Action item: Output the entries in full and verbatim, pictures omitted.

Supplied data:

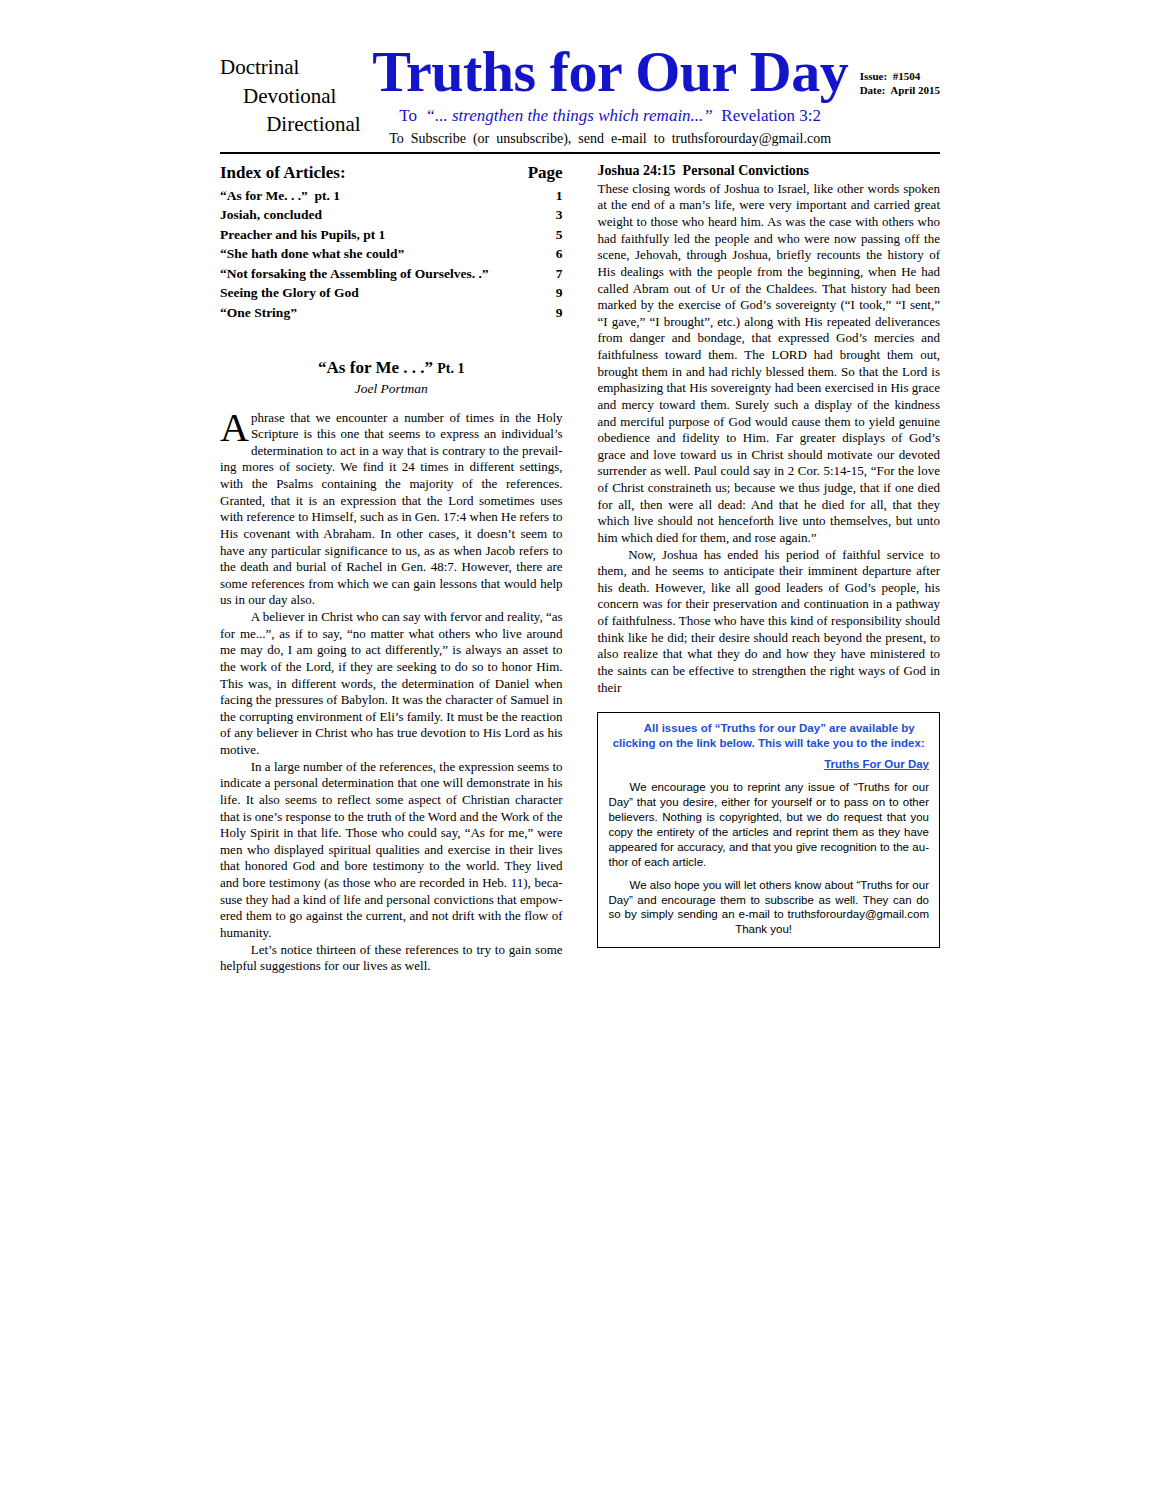Doctrinal
Devotional
Directional
Truths for Our Day
To “... strengthen the things which remain...” Revelation 3:2
To Subscribe (or unsubscribe), send e-mail to truthsforourday@gmail.com
Issue: #1504
Date: April 2015
Index of Articles: Page
“As for Me. . .” pt. 11
Josiah, concluded 3
Preacher and his Pupils, pt 15
“She hath done what she could”6
“Not forsaking the Assembling of Ourselves. .”7
Seeing the Glory of God 9
“One String”9
“As for Me . . .” Pt. 1
Joel Portman
Aphrase that we encounter a number of times in the Holy Scripture is this one that seems to express an individual’s determination to act in a way that is contrary to the prevailing mores of society. We find it 24 times in different settings, with the Psalms containing the majority of the references. Granted, that it is an expression that the Lord sometimes uses with reference to Himself, such as in Gen. 17:4 when He refers to His covenant with Abraham. In other cases, it doesn’t seem to have any particular significance to us, as as when Jacob refers to the death and burial of Rachel in Gen. 48:7. However, there are some references from which we can gain lessons that would help us in our day also.
A believer in Christ who can say with fervor and reality, “as for me...”, as if to say, “no matter what others who live around me may do, I am going to act differently,” is always an asset to the work of the Lord, if they are seeking to do so to honor Him. This was, in different words, the determination of Daniel when facing the pressures of Babylon. It was the character of Samuel in the corrupting environment of Eli’s family. It must be the reaction of any believer in Christ who has true devotion to His Lord as his motive.
In a large number of the references, the expression seems to indicate a personal determination that one will demonstrate in his life. It also seems to reflect some aspect of Christian character that is one’s response to the truth of the Word and the Work of the Holy Spirit in that life. Those who could say, “As for me,” were men who displayed spiritual qualities and exercise in their lives that honored God and bore testimony to the world. They lived and bore testimony (as those who are recorded in Heb. 11), becasuse they had a kind of life and personal convictions that empowered them to go against the current, and not drift with the flow of humanity.
Let’s notice thirteen of these references to try to gain some helpful suggestions for our lives as well.
Joshua 24:15 Personal Convictions
These closing words of Joshua to Israel, like other words spoken at the end of a man’s life, were very important and carried great weight to those who heard him. As was the case with others who had faithfully led the people and who were now passing off the scene, Jehovah, through Joshua, briefly recounts the history of His dealings with the people from the beginning, when He had called Abram out of Ur of the Chaldees. That history had been marked by the exercise of God’s sovereignty (“I took,” “I sent,” “I gave,” “I brought”, etc.) along with His repeated deliverances from danger and bondage, that expressed God’s mercies and faithfulness toward them. The LORD had brought them out, brought them in and had richly blessed them. So that the Lord is emphasizing that His sovereignty had been exercised in His grace and mercy toward them. Surely such a display of the kindness and merciful purpose of God would cause them to yield genuine obedience and fidelity to Him. Far greater displays of God’s grace and love toward us in Christ should motivate our devoted surrender as well. Paul could say in 2 Cor. 5:14-15, “For the love of Christ constraineth us; because we thus judge, that if one died for all, then were all dead: And that he died for all, that they which live should not henceforth live unto themselves, but unto him which died for them, and rose again.”
Now, Joshua has ended his period of faithful service to them, and he seems to anticipate their imminent departure after his death. However, like all good leaders of God’s people, his concern was for their preservation and continuation in a pathway of faithfulness. Those who have this kind of responsibility should think like he did; their desire should reach beyond the present, to also realize that what they do and how they have ministered to the saints can be effective to strengthen the right ways of God in their
All issues of “Truths for our Day” are available by clicking on the link below. This will take you to the index:
Truths For Our Day
We encourage you to reprint any issue of “Truths for our Day” that you desire, either for yourself or to pass on to other believers. Nothing is copyrighted, but we do request that you copy the entirety of the articles and reprint them as they have appeared for accuracy, and that you give recognition to the author of each article.
We also hope you will let others know about “Truths for our Day” and encourage them to subscribe as well. They can do so by simply sending an e-mail to truthsforourday@gmail.com Thank you!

Solution for this task:
Doctrinal
Devotional
Directional
Truths for Our Day
To “... strengthen the things which remain...” Revelation 3:2
To Subscribe (or unsubscribe), send e-mail to truthsforourday@gmail.com
Issue: #1504
Date: April 2015
Index of Articles: Page
“As for Me. . .” pt. 11
Josiah, concluded 3
Preacher and his Pupils, pt 15
“She hath done what she could”6
“Not forsaking the Assembling of Ourselves. .”7
Seeing the Glory of God 9
“One String”9
“As for Me . . .” Pt. 1
Joel Portman
Aphrase that we encounter a number of times in the Holy Scripture is this one that seems to express an individual’s determination to act in a way that is contrary to the prevailing mores of society. We find it 24 times in different settings, with the Psalms containing the majority of the references. Granted, that it is an expression that the Lord sometimes uses with reference to Himself, such as in Gen. 17:4 when He refers to His covenant with Abraham. In other cases, it doesn’t seem to have any particular significance to us, as as when Jacob refers to the death and burial of Rachel in Gen. 48:7. However, there are some references from which we can gain lessons that would help us in our day also.
A believer in Christ who can say with fervor and reality, “as for me...”, as if to say, “no matter what others who live around me may do, I am going to act differently,” is always an asset to the work of the Lord, if they are seeking to do so to honor Him. This was, in different words, the determination of Daniel when facing the pressures of Babylon. It was the character of Samuel in the corrupting environment of Eli’s family. It must be the reaction of any believer in Christ who has true devotion to His Lord as his motive.
In a large number of the references, the expression seems to indicate a personal determination that one will demonstrate in his life. It also seems to reflect some aspect of Christian character that is one’s response to the truth of the Word and the Work of the Holy Spirit in that life. Those who could say, “As for me,” were men who displayed spiritual qualities and exercise in their lives that honored God and bore testimony to the world. They lived and bore testimony (as those who are recorded in Heb. 11), becasuse they had a kind of life and personal convictions that empowered them to go against the current, and not drift with the flow of humanity.
Let’s notice thirteen of these references to try to gain some helpful suggestions for our lives as well.
Joshua 24:15 Personal Convictions
These closing words of Joshua to Israel, like other words spoken at the end of a man’s life, were very important and carried great weight to those who heard him. As was the case with others who had faithfully led the people and who were now passing off the scene, Jehovah, through Joshua, briefly recounts the history of His dealings with the people from the beginning, when He had called Abram out of Ur of the Chaldees. That history had been marked by the exercise of God’s sovereignty (“I took,” “I sent,” “I gave,” “I brought”, etc.) along with His repeated deliverances from danger and bondage, that expressed God’s mercies and faithfulness toward them. The LORD had brought them out, brought them in and had richly blessed them. So that the Lord is emphasizing that His sovereignty had been exercised in His grace and mercy toward them. Surely such a display of the kindness and merciful purpose of God would cause them to yield genuine obedience and fidelity to Him. Far greater displays of God’s grace and love toward us in Christ should motivate our devoted surrender as well. Paul could say in 2 Cor. 5:14-15, “For the love of Christ constraineth us; because we thus judge, that if one died for all, then were all dead: And that he died for all, that they which live should not henceforth live unto themselves, but unto him which died for them, and rose again.”
Now, Joshua has ended his period of faithful service to them, and he seems to anticipate their imminent departure after his death. However, like all good leaders of God’s people, his concern was for their preservation and continuation in a pathway of faithfulness. Those who have this kind of responsibility should think like he did; their desire should reach beyond the present, to also realize that what they do and how they have ministered to the saints can be effective to strengthen the right ways of God in their
All issues of “Truths for our Day” are available by clicking on the link below. This will take you to the index:
Truths For Our Day
We encourage you to reprint any issue of “Truths for our Day” that you desire, either for yourself or to pass on to other believers. Nothing is copyrighted, but we do request that you copy the entirety of the articles and reprint them as they have appeared for accuracy, and that you give recognition to the author of each article.
We also hope you will let others know about “Truths for our Day” and encourage them to subscribe as well. They can do so by simply sending an e-mail to truthsforourday@gmail.com Thank you!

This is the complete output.